I’ve got link icons using CSS that tell when I’m linking to the iTunes Music Store, and I seem to remember a plugin for Firefox or Safari that did the same thing for linking to PDFs, JPEGs, MP3s, etc. [Update: Found it, thanks to Scott] It’s more or less doable to have icons identify what form the information you’re linking to is in.
I want something more involved. Wikis generally identify links to external urls or pages that don’t exist with an icon. I want an icon when I link a Washington Post article that says to use BugMeNot.com to get a fake username and password. I want an icon on links to Salon stories that say you’ll have to sit through a 30 second ad before I can read the linked content. I want links to the New York Times to automatically include an icon and link to the New York Times Permalink Generator.

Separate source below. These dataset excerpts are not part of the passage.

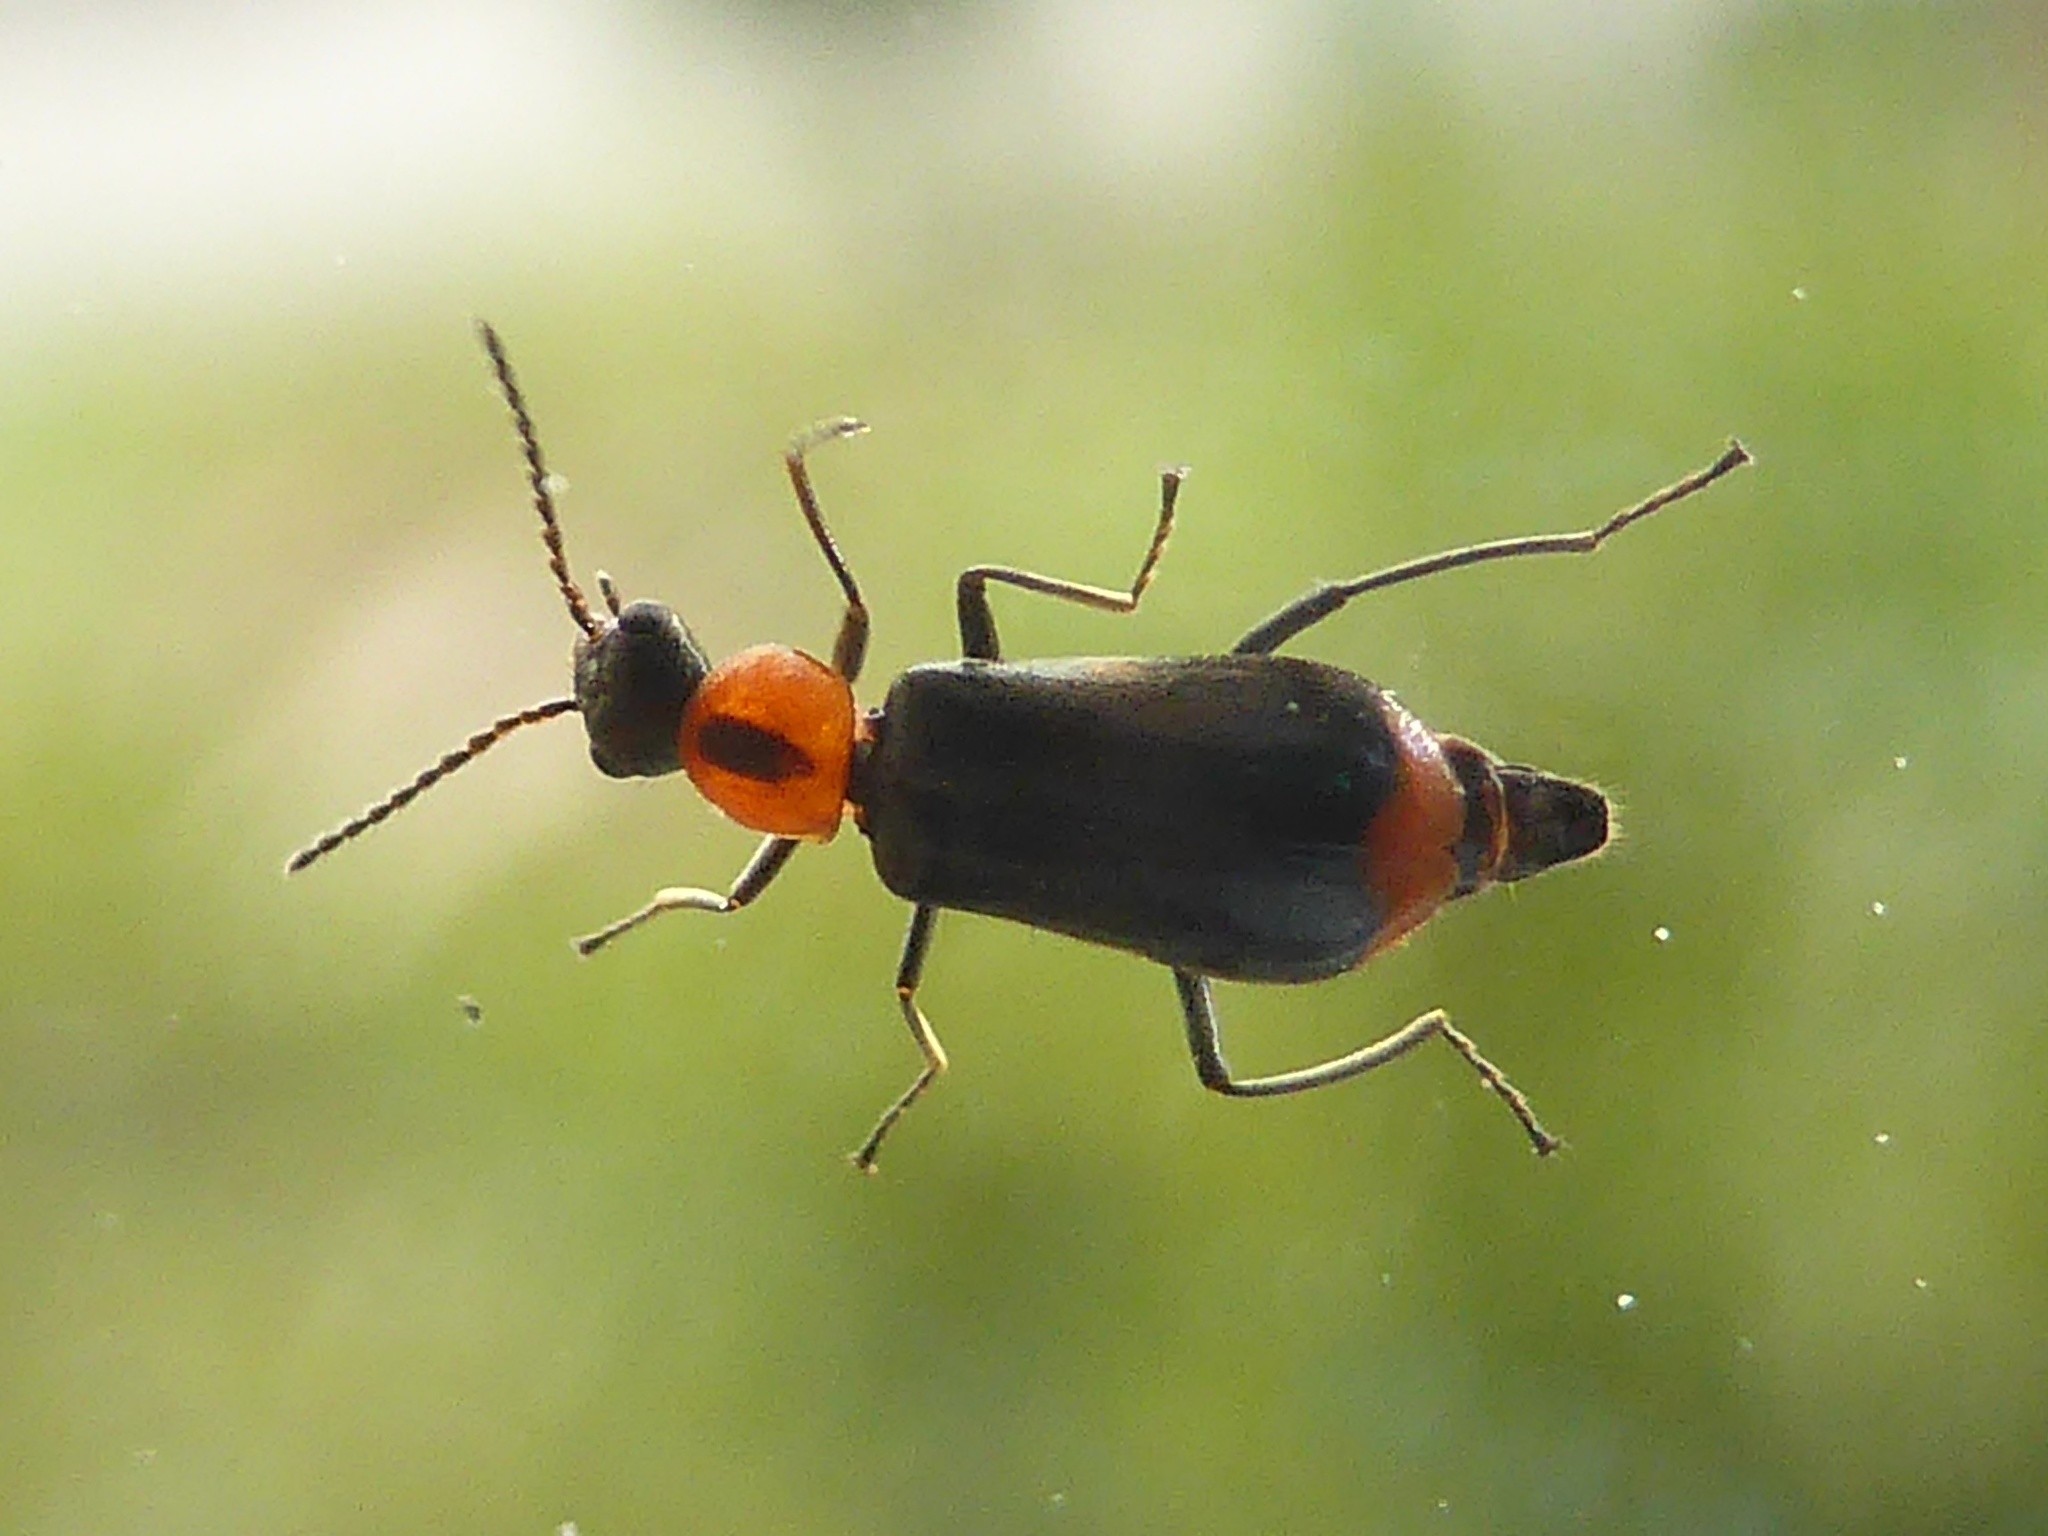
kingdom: Animalia
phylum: Arthropoda
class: Insecta
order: Coleoptera
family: Malachiidae
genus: Attalus
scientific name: Attalus minimus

Hell, if you want to really get out there, I want to know when a site has been hit by every major blog (except for Slashdot, which will hit the site two or three days later) and is overwhelmed with traffic so I should use FreeCache or Coral.
Basically I want a way to know what hoops I’ll have to jump through in order to read the linked content, so I know whether it’s worth my time to even click. I’m guessing that the rel attribute of a tags could be put to use for this, but there’d have to be some agreement of what terms to use. I suppose that the W3C could form a working group, which would offer a recommendation in two years that would unite the web in ignoring it. The other option is for someone to just build a plugin, pick their own rel attributes and tell everyone else to fall in line.